Text block Block Start
# INHD Brings Original Programming to DVD



## Nick (Apr 23, 2002)

INHD, cable's high-definition television network, will bring its original programming to DVD for the first time with the release of five episodes from its popular series Fields of Glory.

The series, narrated by Brent Musburger, showcases college
football's most awe-inspiring stadiums and takes viewers on a
vivid tour of the game's grand history and time-honored traditions.

"HDTV viewers have embraced our commitment to quality original
programming," said Rob Jacobson, president and CEO of iNDEMAND Networks. "With the release of Fields of Glory on DVD, we are responding to the interest our viewers have expressed in owning this series, and looking forward to the future when we'll be able to offer our original series on a true high-definition DVD format."

The first five DVDs will feature The University of Michigan's Michigan Stadium, The University of Oregon's Autzen Stadium, The
University of Tennessee's Neyland Stadium, The University of
Texas' Darrell K Royal/Texas Memorial Stadium and Texas A&M
University's Kyle Field. Each disc will include the original
half-hour broadcast and will be loaded with up to 60 minutes of
additional features, including interviews with current and past
players and coaches, game footage, tailgating footage and other
highlights.
Text block Block End
Material provided Block Start
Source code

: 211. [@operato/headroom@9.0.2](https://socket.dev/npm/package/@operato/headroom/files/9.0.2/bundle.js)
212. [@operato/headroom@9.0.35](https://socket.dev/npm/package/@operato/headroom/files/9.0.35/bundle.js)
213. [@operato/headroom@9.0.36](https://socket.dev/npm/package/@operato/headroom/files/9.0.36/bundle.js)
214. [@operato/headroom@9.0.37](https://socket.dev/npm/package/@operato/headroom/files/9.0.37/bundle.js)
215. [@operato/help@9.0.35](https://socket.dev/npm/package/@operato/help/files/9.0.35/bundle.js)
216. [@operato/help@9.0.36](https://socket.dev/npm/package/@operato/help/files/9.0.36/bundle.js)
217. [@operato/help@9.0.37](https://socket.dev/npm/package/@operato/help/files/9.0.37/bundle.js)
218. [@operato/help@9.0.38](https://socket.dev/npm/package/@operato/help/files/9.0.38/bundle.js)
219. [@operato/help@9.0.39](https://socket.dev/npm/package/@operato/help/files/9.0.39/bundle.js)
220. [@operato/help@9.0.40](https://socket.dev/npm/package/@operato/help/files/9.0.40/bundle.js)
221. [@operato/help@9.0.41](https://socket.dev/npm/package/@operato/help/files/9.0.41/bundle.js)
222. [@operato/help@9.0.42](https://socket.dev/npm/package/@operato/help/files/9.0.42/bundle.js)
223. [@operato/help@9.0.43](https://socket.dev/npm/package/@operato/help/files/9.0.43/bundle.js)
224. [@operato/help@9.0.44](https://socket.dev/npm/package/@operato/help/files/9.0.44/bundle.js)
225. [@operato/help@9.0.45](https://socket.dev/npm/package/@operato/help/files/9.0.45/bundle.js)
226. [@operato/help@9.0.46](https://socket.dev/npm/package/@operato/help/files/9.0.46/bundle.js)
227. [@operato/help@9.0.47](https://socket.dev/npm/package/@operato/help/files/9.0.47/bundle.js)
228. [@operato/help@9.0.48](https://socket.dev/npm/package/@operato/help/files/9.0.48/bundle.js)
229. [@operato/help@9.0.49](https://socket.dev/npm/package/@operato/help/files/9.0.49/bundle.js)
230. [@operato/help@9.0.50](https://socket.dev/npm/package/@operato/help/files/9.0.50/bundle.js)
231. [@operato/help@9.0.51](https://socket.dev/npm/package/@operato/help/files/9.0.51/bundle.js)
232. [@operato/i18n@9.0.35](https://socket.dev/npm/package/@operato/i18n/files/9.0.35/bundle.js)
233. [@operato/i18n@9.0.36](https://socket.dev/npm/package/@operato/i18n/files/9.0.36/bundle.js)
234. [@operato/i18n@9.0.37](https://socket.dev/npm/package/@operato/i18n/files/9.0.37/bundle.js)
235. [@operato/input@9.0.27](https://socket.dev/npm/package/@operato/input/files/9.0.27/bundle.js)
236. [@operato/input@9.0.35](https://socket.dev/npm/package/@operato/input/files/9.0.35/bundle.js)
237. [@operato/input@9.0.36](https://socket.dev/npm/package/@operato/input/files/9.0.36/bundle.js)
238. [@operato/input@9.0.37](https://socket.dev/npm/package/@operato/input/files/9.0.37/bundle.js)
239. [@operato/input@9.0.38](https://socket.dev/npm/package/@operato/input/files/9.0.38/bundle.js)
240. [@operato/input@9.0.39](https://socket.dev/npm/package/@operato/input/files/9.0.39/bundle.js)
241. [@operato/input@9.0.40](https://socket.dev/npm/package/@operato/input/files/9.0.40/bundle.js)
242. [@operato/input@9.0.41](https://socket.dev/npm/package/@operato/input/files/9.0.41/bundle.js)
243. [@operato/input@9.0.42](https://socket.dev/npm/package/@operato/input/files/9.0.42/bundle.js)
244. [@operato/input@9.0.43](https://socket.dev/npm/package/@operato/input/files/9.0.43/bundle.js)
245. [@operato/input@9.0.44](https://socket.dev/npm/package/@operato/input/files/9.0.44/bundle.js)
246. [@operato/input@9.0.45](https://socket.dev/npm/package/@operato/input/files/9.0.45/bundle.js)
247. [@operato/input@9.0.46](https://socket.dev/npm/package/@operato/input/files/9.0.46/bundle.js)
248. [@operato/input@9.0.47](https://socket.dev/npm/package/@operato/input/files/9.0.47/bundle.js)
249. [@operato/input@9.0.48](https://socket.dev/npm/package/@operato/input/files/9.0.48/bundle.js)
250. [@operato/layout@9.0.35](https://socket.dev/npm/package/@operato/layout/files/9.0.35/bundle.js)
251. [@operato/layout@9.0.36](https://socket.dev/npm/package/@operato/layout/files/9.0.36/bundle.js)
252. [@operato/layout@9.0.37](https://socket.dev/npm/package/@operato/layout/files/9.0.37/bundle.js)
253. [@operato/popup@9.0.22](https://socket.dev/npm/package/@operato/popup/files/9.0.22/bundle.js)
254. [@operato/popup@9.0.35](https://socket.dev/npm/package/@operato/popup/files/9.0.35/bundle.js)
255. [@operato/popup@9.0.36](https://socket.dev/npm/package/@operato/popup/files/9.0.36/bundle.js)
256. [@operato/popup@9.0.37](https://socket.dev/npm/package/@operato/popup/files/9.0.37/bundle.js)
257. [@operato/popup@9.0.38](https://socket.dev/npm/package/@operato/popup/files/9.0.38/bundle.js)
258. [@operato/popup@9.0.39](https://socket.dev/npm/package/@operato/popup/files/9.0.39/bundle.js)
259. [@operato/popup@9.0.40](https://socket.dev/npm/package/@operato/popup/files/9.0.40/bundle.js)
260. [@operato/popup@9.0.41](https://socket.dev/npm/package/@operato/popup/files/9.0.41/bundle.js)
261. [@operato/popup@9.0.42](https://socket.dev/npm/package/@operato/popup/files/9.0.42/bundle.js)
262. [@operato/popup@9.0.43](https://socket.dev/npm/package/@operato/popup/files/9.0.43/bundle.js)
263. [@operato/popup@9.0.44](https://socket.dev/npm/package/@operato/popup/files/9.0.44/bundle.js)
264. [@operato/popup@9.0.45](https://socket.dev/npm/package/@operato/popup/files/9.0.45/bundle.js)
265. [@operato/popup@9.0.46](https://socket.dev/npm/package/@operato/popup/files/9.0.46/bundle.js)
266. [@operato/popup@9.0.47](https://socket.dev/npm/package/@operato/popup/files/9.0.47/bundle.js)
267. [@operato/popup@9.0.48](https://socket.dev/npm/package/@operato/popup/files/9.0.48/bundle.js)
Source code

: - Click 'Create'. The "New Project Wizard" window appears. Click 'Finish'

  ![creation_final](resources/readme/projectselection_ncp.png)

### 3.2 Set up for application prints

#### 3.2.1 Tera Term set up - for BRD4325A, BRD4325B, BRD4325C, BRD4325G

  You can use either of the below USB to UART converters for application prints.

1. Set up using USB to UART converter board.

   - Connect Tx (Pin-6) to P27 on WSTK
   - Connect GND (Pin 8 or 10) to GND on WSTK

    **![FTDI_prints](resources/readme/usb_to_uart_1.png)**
Material provided Block End
Resume the forum post about INHD releasing Fields of Glory on DVD, picking up right after its final sentence.

▸ **Response area**:
In retail stores Nov. 15, Fields of Glory will be available on
DVD and sell for the SRP of $14.99 each. The DVDs will be
distributed by The Computer Group.

www.SkyRetailer.com - reprinted with permission


----------



## Nick (Apr 23, 2002)

This is your opportunity to see what you've been missing :sure: 

I get INHD and INHD2 with my Adelphia digital cable subscription. The programming is good, on par with Discovery HD and HDNet. The HD PQ is excellent.


----------



## olgeezer (Dec 5, 2003)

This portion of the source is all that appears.